Problem | List every line in the material below that contains the string "really". Case counts, so match capitals and lowercase letters exactly.
Segment Start: Task inputs
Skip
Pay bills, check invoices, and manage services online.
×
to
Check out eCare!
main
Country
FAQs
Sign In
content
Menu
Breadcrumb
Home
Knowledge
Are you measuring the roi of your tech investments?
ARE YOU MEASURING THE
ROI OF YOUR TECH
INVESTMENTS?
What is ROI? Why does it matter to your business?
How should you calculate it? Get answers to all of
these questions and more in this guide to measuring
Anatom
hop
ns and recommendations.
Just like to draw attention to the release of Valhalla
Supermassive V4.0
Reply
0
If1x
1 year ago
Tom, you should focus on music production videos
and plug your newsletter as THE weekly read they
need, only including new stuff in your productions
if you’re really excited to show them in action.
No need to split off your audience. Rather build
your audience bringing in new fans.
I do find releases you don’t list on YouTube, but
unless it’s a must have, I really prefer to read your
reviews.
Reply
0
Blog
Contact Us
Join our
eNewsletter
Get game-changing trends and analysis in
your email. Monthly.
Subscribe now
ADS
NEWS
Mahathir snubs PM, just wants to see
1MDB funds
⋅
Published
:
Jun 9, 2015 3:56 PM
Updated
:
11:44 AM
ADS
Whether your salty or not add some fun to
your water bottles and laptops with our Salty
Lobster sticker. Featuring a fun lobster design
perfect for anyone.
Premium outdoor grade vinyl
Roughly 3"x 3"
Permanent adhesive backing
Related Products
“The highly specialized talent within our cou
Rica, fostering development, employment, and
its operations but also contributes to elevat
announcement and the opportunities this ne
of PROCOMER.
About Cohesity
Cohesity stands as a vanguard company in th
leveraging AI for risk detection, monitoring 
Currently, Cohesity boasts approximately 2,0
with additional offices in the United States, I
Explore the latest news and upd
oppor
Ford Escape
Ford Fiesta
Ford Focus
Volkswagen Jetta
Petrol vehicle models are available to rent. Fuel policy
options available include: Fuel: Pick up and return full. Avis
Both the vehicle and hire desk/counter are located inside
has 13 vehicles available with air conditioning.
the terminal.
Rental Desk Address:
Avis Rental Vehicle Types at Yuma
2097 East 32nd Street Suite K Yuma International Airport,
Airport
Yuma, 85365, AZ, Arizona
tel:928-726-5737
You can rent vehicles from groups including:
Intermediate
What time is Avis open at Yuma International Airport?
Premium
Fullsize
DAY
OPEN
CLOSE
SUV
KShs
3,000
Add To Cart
Segment End: Task inputs
Solved exercise |
if you’re really excited to show them in action.
unless it’s a must have, I really prefer to read your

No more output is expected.